>>

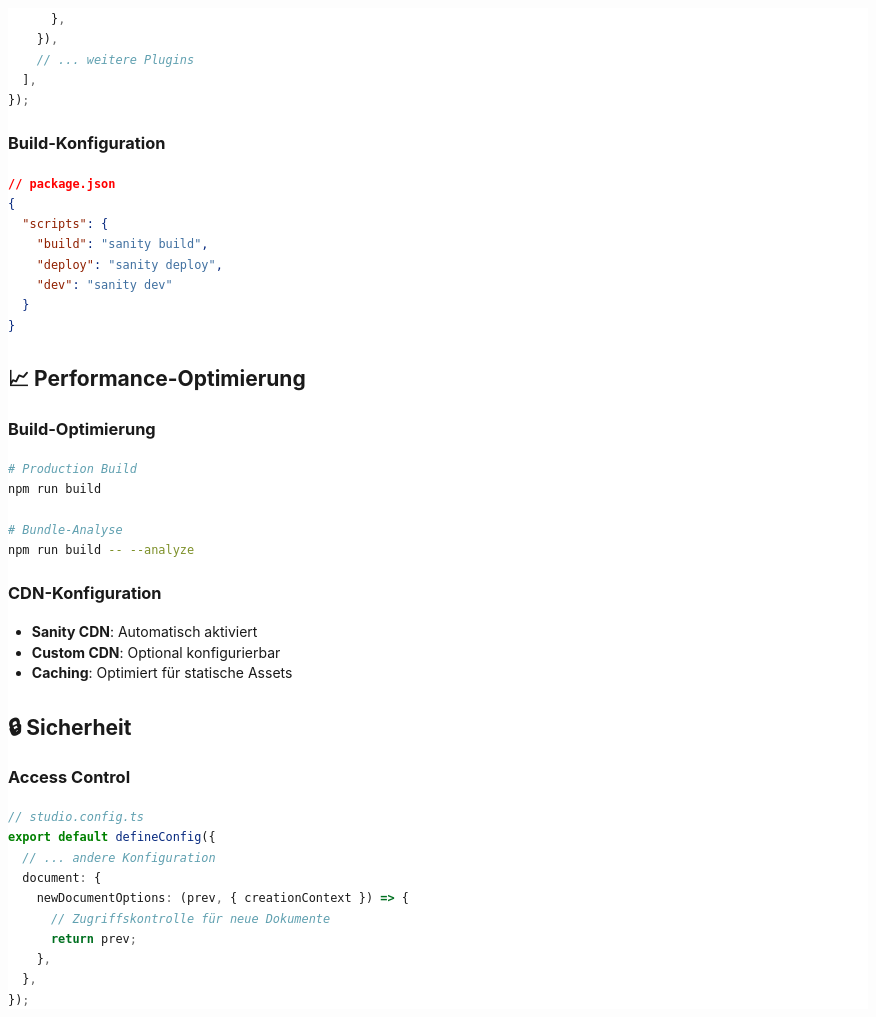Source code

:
 ```typescript
      },
    }),
    // ... weitere Plugins
  ],
});
```

### Build-Konfiguration
```json
// package.json
{
  "scripts": {
    "build": "sanity build",
    "deploy": "sanity deploy",
    "dev": "sanity dev"
  }
}
```

## 📈 Performance-Optimierung

### Build-Optimierung
```bash
# Production Build
npm run build

# Bundle-Analyse
npm run build -- --analyze
```

### CDN-Konfiguration
- **Sanity CDN**: Automatisch aktiviert
- **Custom CDN**: Optional konfigurierbar
- **Caching**: Optimiert für statische Assets

## 🔒 Sicherheit

### Access Control
```typescript
// studio.config.ts
export default defineConfig({
  // ... andere Konfiguration
  document: {
    newDocumentOptions: (prev, { creationContext }) => {
      // Zugriffskontrolle für neue Dokumente
      return prev;
    },
  },
});
```
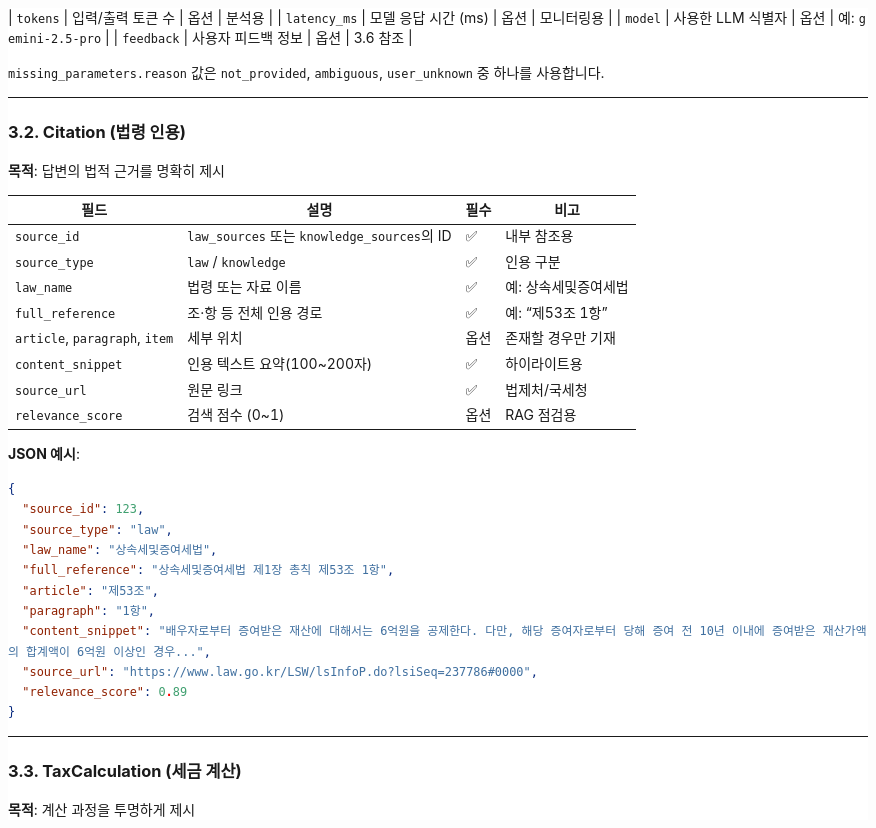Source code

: | `tokens` | 입력/출력 토큰 수 | 옵션 | 분석용 |
| `latency_ms` | 모델 응답 시간 (ms) | 옵션 | 모니터링용 |
| `model` | 사용한 LLM 식별자 | 옵션 | 예: `gemini-2.5-pro` |
| `feedback` | 사용자 피드백 정보 | 옵션 | 3.6 참조 |

`missing_parameters.reason` 값은 `not_provided`, `ambiguous`, `user_unknown` 중 하나를 사용합니다.

---

### 3.2. Citation (법령 인용)

**목적**: 답변의 법적 근거를 명확히 제시

| 필드 | 설명 | 필수 | 비고 |
|------|------|------|------|
| `source_id` | `law_sources` 또는 `knowledge_sources`의 ID | ✅ | 내부 참조용 |
| `source_type` | `law` / `knowledge` | ✅ | 인용 구분 |
| `law_name` | 법령 또는 자료 이름 | ✅ | 예: 상속세및증여세법 |
| `full_reference` | 조·항 등 전체 인용 경로 | ✅ | 예: “제53조 1항” |
| `article`, `paragraph`, `item` | 세부 위치 | 옵션 | 존재할 경우만 기재 |
| `content_snippet` | 인용 텍스트 요약(100~200자) | ✅ | 하이라이트용 |
| `source_url` | 원문 링크 | ✅ | 법제처/국세청 |
| `relevance_score` | 검색 점수 (0~1) | 옵션 | RAG 점검용 |

**JSON 예시**:
```json
{
  "source_id": 123,
  "source_type": "law",
  "law_name": "상속세및증여세법",
  "full_reference": "상속세및증여세법 제1장 총칙 제53조 1항",
  "article": "제53조",
  "paragraph": "1항",
  "content_snippet": "배우자로부터 증여받은 재산에 대해서는 6억원을 공제한다. 다만, 해당 증여자로부터 당해 증여 전 10년 이내에 증여받은 재산가액의 합계액이 6억원 이상인 경우...",
  "source_url": "https://www.law.go.kr/LSW/lsInfoP.do?lsiSeq=237786#0000",
  "relevance_score": 0.89
}
```

---

### 3.3. TaxCalculation (세금 계산)

**목적**: 계산 과정을 투명하게 제시
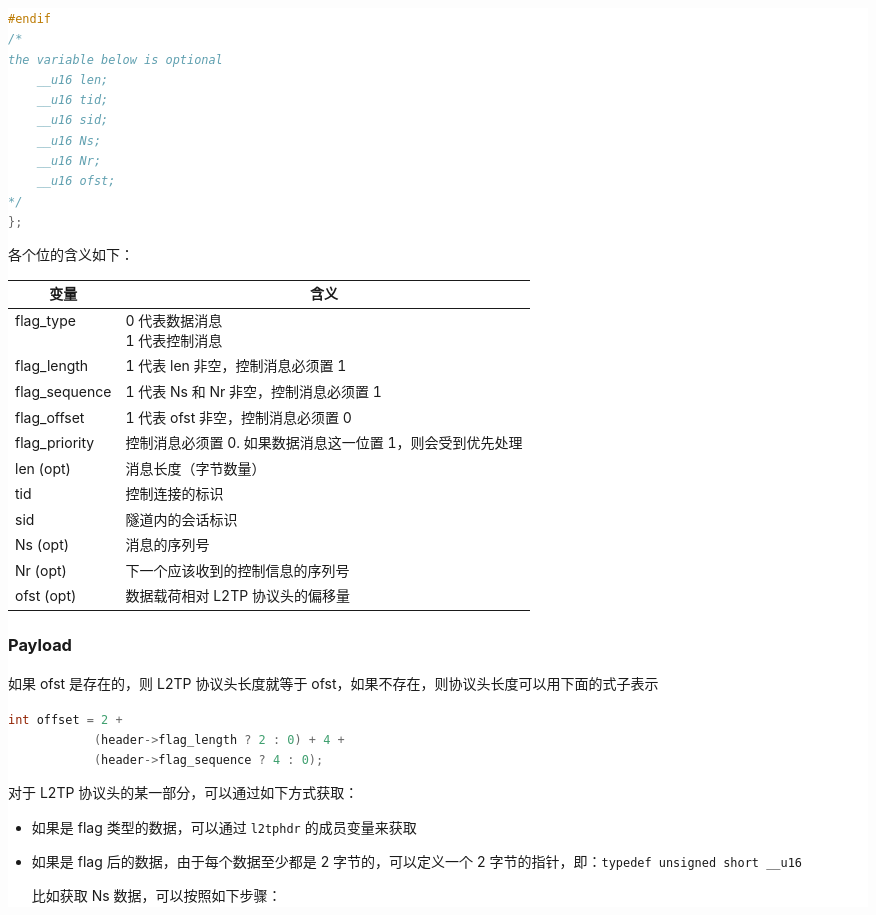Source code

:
 ```c
#endif
/*
the variable below is optional
	__u16 len;
	__u16 tid;
	__u16 sid;
	__u16 Ns;
	__u16 Nr;
	__u16 ofst;
*/
};

```

各个位的含义如下：

| 变量          | 含义                                                       |
| ------------- | ---------------------------------------------------------- |
| flag_type     | 0 代表数据消息<br />1 代表控制消息                         |
| flag_length   | 1 代表 len 非空，控制消息必须置 1                          |
| flag_sequence | 1 代表 Ns 和 Nr 非空，控制消息必须置 1                     |
| flag_offset   | 1 代表 ofst 非空，控制消息必须置 0                         |
| flag_priority | 控制消息必须置 0. 如果数据消息这一位置 1，则会受到优先处理 |
| len (opt)     | 消息长度（字节数量）                                       |
| tid           | 控制连接的标识                                             |
| sid           | 隧道内的会话标识                                           |
| Ns (opt)      | 消息的序列号                                               |
| Nr (opt)      | 下一个应该收到的控制信息的序列号                           |
| ofst (opt)    | 数据载荷相对 L2TP 协议头的偏移量                           |

### Payload

如果 ofst 是存在的，则 L2TP 协议头长度就等于 ofst，如果不存在，则协议头长度可以用下面的式子表示

```c
int offset = 2 +
			(header->flag_length ? 2 : 0) + 4 +
			(header->flag_sequence ? 4 : 0);
```

对于 L2TP 协议头的某一部分，可以通过如下方式获取：

- 如果是 flag 类型的数据，可以通过 `l2tphdr` 的成员变量来获取

- 如果是 flag 后的数据，由于每个数据至少都是 2 字节的，可以定义一个 2 字节的指针，即：`typedef unsigned short __u16` 

  比如获取 Ns 数据，可以按照如下步骤：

<<

### Task objective
The records above are to be copied exactly, without their pictures.

### Expected answer
Source code

:
 ```typescript
      },
    }),
    // ... weitere Plugins
  ],
});
```

### Build-Konfiguration
```json
// package.json
{
  "scripts": {
    "build": "sanity build",
    "deploy": "sanity deploy",
    "dev": "sanity dev"
  }
}
```

## 📈 Performance-Optimierung

### Build-Optimierung
```bash
# Production Build
npm run build

# Bundle-Analyse
npm run build -- --analyze
```

### CDN-Konfiguration
- **Sanity CDN**: Automatisch aktiviert
- **Custom CDN**: Optional konfigurierbar
- **Caching**: Optimiert für statische Assets

## 🔒 Sicherheit

### Access Control
```typescript
// studio.config.ts
export default defineConfig({
  // ... andere Konfiguration
  document: {
    newDocumentOptions: (prev, { creationContext }) => {
      // Zugriffskontrolle für neue Dokumente
      return prev;
    },
  },
});
```
Source code

: | `tokens` | 입력/출력 토큰 수 | 옵션 | 분석용 |
| `latency_ms` | 모델 응답 시간 (ms) | 옵션 | 모니터링용 |
| `model` | 사용한 LLM 식별자 | 옵션 | 예: `gemini-2.5-pro` |
| `feedback` | 사용자 피드백 정보 | 옵션 | 3.6 참조 |

`missing_parameters.reason` 값은 `not_provided`, `ambiguous`, `user_unknown` 중 하나를 사용합니다.

---

### 3.2. Citation (법령 인용)

**목적**: 답변의 법적 근거를 명확히 제시

| 필드 | 설명 | 필수 | 비고 |
|------|------|------|------|
| `source_id` | `law_sources` 또는 `knowledge_sources`의 ID | ✅ | 내부 참조용 |
| `source_type` | `law` / `knowledge` | ✅ | 인용 구분 |
| `law_name` | 법령 또는 자료 이름 | ✅ | 예: 상속세및증여세법 |
| `full_reference` | 조·항 등 전체 인용 경로 | ✅ | 예: “제53조 1항” |
| `article`, `paragraph`, `item` | 세부 위치 | 옵션 | 존재할 경우만 기재 |
| `content_snippet` | 인용 텍스트 요약(100~200자) | ✅ | 하이라이트용 |
| `source_url` | 원문 링크 | ✅ | 법제처/국세청 |
| `relevance_score` | 검색 점수 (0~1) | 옵션 | RAG 점검용 |

**JSON 예시**:
```json
{
  "source_id": 123,
  "source_type": "law",
  "law_name": "상속세및증여세법",
  "full_reference": "상속세및증여세법 제1장 총칙 제53조 1항",
  "article": "제53조",
  "paragraph": "1항",
  "content_snippet": "배우자로부터 증여받은 재산에 대해서는 6억원을 공제한다. 다만, 해당 증여자로부터 당해 증여 전 10년 이내에 증여받은 재산가액의 합계액이 6억원 이상인 경우...",
  "source_url": "https://www.law.go.kr/LSW/lsInfoP.do?lsiSeq=237786#0000",
  "relevance_score": 0.89
}
```

---

### 3.3. TaxCalculation (세금 계산)

**목적**: 계산 과정을 투명하게 제시
Source code

:
 ```c
#endif
/*
the variable below is optional
	__u16 len;
	__u16 tid;
	__u16 sid;
	__u16 Ns;
	__u16 Nr;
	__u16 ofst;
*/
};

```

各个位的含义如下：

| 变量          | 含义                                                       |
| ------------- | ---------------------------------------------------------- |
| flag_type     | 0 代表数据消息<br />1 代表控制消息                         |
| flag_length   | 1 代表 len 非空，控制消息必须置 1                          |
| flag_sequence | 1 代表 Ns 和 Nr 非空，控制消息必须置 1                     |
| flag_offset   | 1 代表 ofst 非空，控制消息必须置 0                         |
| flag_priority | 控制消息必须置 0. 如果数据消息这一位置 1，则会受到优先处理 |
| len (opt)     | 消息长度（字节数量）                                       |
| tid           | 控制连接的标识                                             |
| sid           | 隧道内的会话标识                                           |
| Ns (opt)      | 消息的序列号                                               |
| Nr (opt)      | 下一个应该收到的控制信息的序列号                           |
| ofst (opt)    | 数据载荷相对 L2TP 协议头的偏移量                           |

### Payload

如果 ofst 是存在的，则 L2TP 协议头长度就等于 ofst，如果不存在，则协议头长度可以用下面的式子表示

```c
int offset = 2 +
			(header->flag_length ? 2 : 0) + 4 +
			(header->flag_sequence ? 4 : 0);
```

对于 L2TP 协议头的某一部分，可以通过如下方式获取：

- 如果是 flag 类型的数据，可以通过 `l2tphdr` 的成员变量来获取

- 如果是 flag 后的数据，由于每个数据至少都是 2 字节的，可以定义一个 2 字节的指针，即：`typedef unsigned short __u16` 

  比如获取 Ns 数据，可以按照如下步骤：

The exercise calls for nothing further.